Startup Delay Aware Short Video Ordering: Problem, Model, and A Reinforcement Learning based Algorithm
Zhipeng Gao, Chunxi Li, Yongxiang Zhao, Baoxian Zhang
TL;DR
This work tackles startup-delay in short-video delivery by modeling the delivery path with a token-bucket transmission system and formulating an optimal server-side video ordering problem to minimize the maximum startup delay $D = \max_i d_{x_i}$. The authors prove the problem is NP-hard and propose the Partially Shared Actor-Critic (PSAC) reinforcement learning algorithm, which shares embedding and encoder modules between the actor and critic to reduce parameters and accelerate convergence. PSAC learns a video ordering by predicting a list $X$ that minimizes $D$, using a token-bucket based delay calculation to guide policy optimization via policy gradient. Empirical results on a real dataset show substantial improvements, with PSAC achieving up to about 56% reductions in average maximum startup delay compared with baselines and demonstrating robustness to bitrate variations and viewing-time prediction errors, indicating practical impact for server-side scheduling in live short-video platforms.
Abstract
Short video applications have attracted billions of users on the Internet and can satisfy diverse users' fragmented spare time with content-rich and duration-short videos. To achieve fast playback at user side, existing short video systems typically enforce burst transmission of initial segment of each video when being requested for improved quality of user experiences.
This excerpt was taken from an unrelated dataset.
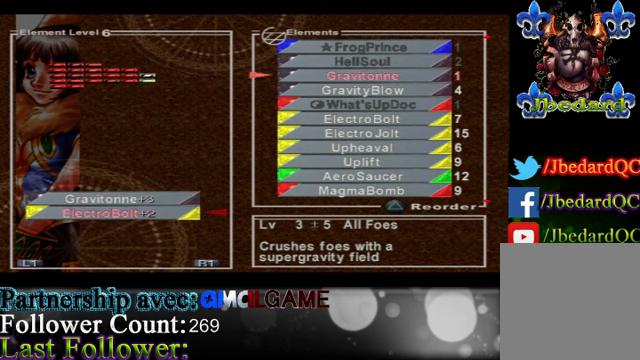
{"buttons": [], "left_stick": "center", "events": []}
However, such a way of burst transmissions can cause unexpected large startup delays at user side. This is because users may frequently switch videos when sequentially watching a list of short videos recommended by the server side, which can cause excessive burst transmissions of initial segments of different short videos and thus quickly deplete the network transmission capacity. In this paper, we adopt token bucket to characterize the video transmission path between video server and each user, and accordingly study how to effectively reduce the startup delay of short videos by effectively arranging the viewing order of a video list at the server side. We formulate the optimal video ordering problem for minimizing the maximum video startup delay as a combinatorial optimization problem and prove its NP-hardness. We accordingly propose a Partially Shared Actor Critic reinforcement learning algorithm (PSAC) to learn optimized video ordering strategy. Numerical results based on a real dataset provided by a large-scale short video service provider demonstrate that the proposed PSAC algorithm can significantly reduce the video startup delay compared to baseline algorithms.